My Jesus, I Love Thee  “I’ll love Thee in life, I will love Thee in death, and praise Thee as long as Thou lendest me breath; and say when the death dew lies cold on my brow; “If ever I loved Thee, my Jesus, tis now.”

Jesus Lives and So Shall I  “Jesus lives, and so shall I. Death! thy sting is gone forever. He who deigned for me to die, lives, the bands of death to sever. He shall raise me from the dust: Jesus is my Hope and Trust.”

How Firm A Foundation  “When through the deep waters I call thee to go, the rivers of sorrow shall not overflow;  For I will be with thee, they troubles to bless, and sanctify to thee they deepest distress.”

Turn Your Eyes Upon Jesus  “Through death into life everlasting He passed and we follow Him there;  Over us sin no more hath dominion for more than conquerors we are! Turn your eyes upon Jesus, look full in His wonderful face; and the things of earth will grow strangely dim in the light of His glory and grace.”

Softly and Tenderly Jesus is Calling  “Time is now fleeting the moments are passing, passing from you and from me; Shadows are gathering, death’s night is coming, coming for you and for me. Come home, come home, ye who are weary, come home; earnestly, tenderly, Jesus is calling, calling, O sinner, come home!”

Nearer, My God, to Thee  “There let the way appear steps unto heaven; All that thou sendest me, in mercy given; Angels to beckon me nearer, my God , to Thee, Nearer, my God, to Thee, nearer to Thee.”

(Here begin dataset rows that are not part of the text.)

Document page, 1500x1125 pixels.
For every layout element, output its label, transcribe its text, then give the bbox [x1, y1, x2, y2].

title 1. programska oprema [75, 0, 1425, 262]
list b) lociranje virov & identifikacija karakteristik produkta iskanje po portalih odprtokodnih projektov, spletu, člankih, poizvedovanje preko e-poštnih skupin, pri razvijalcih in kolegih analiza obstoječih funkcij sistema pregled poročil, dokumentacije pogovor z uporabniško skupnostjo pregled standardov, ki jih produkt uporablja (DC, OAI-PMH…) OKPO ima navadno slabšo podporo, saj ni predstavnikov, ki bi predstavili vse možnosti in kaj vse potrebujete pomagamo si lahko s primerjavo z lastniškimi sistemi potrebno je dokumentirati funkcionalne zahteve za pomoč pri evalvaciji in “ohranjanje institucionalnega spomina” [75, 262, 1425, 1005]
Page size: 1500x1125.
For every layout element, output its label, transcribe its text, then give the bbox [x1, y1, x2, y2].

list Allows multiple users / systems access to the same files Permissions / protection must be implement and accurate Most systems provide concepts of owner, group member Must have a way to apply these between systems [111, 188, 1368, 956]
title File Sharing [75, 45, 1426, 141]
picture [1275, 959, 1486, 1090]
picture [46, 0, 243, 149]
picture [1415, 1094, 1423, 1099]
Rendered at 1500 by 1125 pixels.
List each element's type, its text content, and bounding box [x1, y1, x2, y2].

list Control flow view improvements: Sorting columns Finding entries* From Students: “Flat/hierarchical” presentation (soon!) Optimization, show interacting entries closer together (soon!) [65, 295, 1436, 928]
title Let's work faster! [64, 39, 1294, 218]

O Love That Will Not Let Me Go “O Cross that lifted up my head, I dare not ask to fly from Thee; I lay in dust life’s glory dead, and from the ground there blossoms red Life that shall endless be.”

He Leadeth Me “And when my task on earth is done, when by Thy grace the victory’s won, Even death’s cold wave I will not flee, since God through Jordan leaders me.”

Be Still My Soul “Be still, my soul! the hour is hastening on when we shall be forever with the Lord, when disappointment, grief and fear are gone, sorrow forgot, love’s purest joys restored. Be still, my soul! when change and tears are past, all safe and blessed we shall meet at last.”

All the Way My Savior Leads Me “All the way my Savior leads me; O the fullness of his love! Perfect rest to me is promised in my Father’s house above; when my spirit, clothed immortal, wings its flight to realms of day, This my song thru endless ages, “Jesus led me all the way.”

Day By Day “Help me then in every tribulation so to trust Thy promises, O Lord, that I lose not faith’s sweet consolation offered me within Thy holy Word. Help me, Lord, when toil and trouble meeting, E’er to take, as from a father’s hand, one by one, the days, the moments fleeting, till I reach the promised land.”

Rock of Ages “While I draw this fleeting breath, when my eyes shall close in death, when I soar to worlds unknown, see thee on thy judgement throne, Rock of Ages, cleft for me, let me hid myself in Thee.”

Saved By Grace “Some day the silver cord will break, and I no more as now shall sing; but oh, the joy when I shall wake within the palace of the King!  And I shall see Him face to face, and tell the story –Saved by grace; and I shall see Him face to face, and tell the story –Saved by grace.”

Abide With Me “Hold Thou Thy cross before my closing eyes, shine through the gloom and point me to the skies; Heavn’s morning breaks and earth’s vain shadows flee, in life, in death, O Lord, abide with me.”